Ouganda : 231 interpellations après le démantèlement d’un réseau
Les autorités ougandaises ont arrêté 231 personnes lors d’une vaste opération menée à Kampala. Ce coup de filet visait un réseau présumé de traite des êtres humains et d’escroqueries en ligne. L’intervention, conduite par les services d’immigration avec l’appui des forces de sécurité, fait suite à des signalements précis émanant de riverains. Les personnes interpellées sont originaires de plusieurs pays d’Asie et d’Afrique, notamment du Pakistan, de l’Inde, du Bangladesh et du Ghana.
Des victimes confinées dans un complexe hautement sécurisé
Les suspects ont été découverts dans un bâtiment fortement gardé, fonctionnant comme un complexe autonome doté de diverses installations internes. Selon les autorités, les occupants vivaient sans aucun accès à l’extérieur : ils ne pouvaient ni circuler librement, ni quitter les lieux. La majorité d’entre eux ne possédait aucun document officiel valide. Seuls des ordinateurs et du matériel numérique ont été retrouvés sur place. Plusieurs témoignages évoquent des promesses d’emploi frauduleuses. Les recrues auraient été attirées individuellement avant de se voir confisquer leurs passeports.
Un réseau structuré et un suspect toujours recherché
Les enquêteurs indiquent que les victimes arrivaient séparément en Ouganda, puis étaient regroupées pour intégrer le réseau criminel. Le principal suspect, présenté comme le recruteur, reste introuvable. Il détiendrait toujours les documents d’identité confisqués aux victimes.
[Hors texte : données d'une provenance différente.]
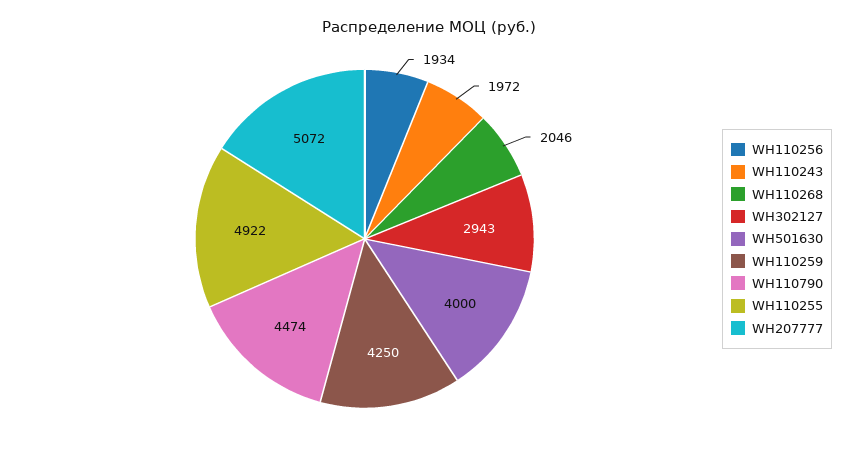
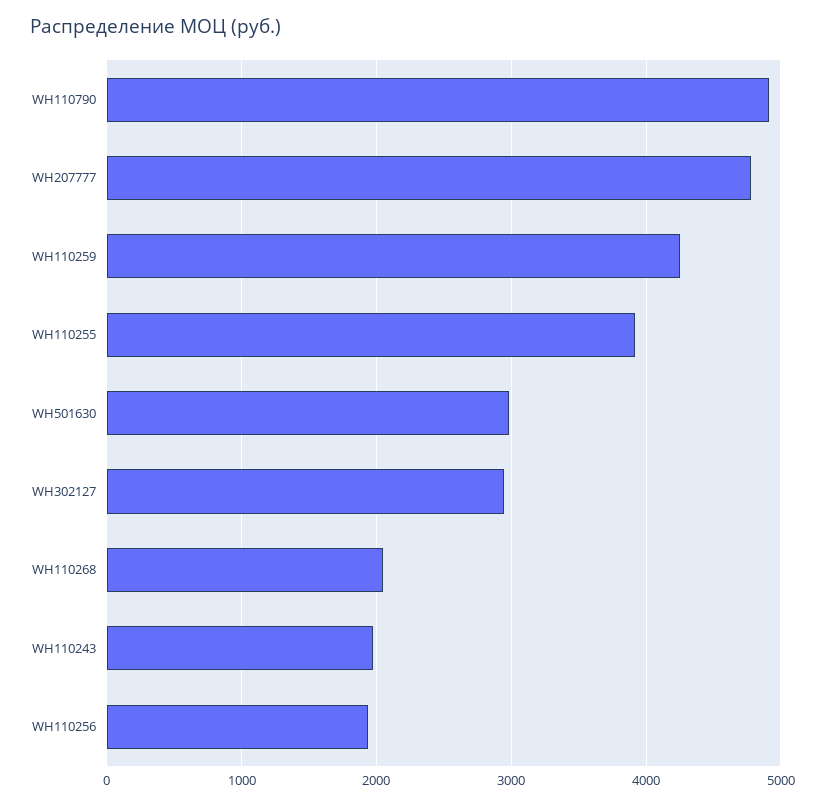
WH501630: 4000 -> 3000
WH110790: 4474 -> 4900
WH110255: 4922 -> 3900
WH207777: 5072 -> 4800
Les autorités poursuivent activement les recherches pour procéder à son interpellation. Les personnes impliquées dans des activités criminelles seront poursuivies. En revanche, les migrants dont l’absence d’implication serait établie pourraient être expulsés. Les interrogatoires se poursuivent afin de déterminer les responsabilités individuelles. Les victimes présumées bénéficient, quant à elles, d’un traitement distinct.
Une lutte renforcée contre un phénomène persistant
La traite des êtres humains demeure un défi sécuritaire majeur en Ouganda. Les réseaux exploitent la précarité économique pour recruter leurs victimes. Les autorités annoncent intensifier les contrôles et les enquêtes, et d’autres opérations pourraient être menées dans les prochains jours.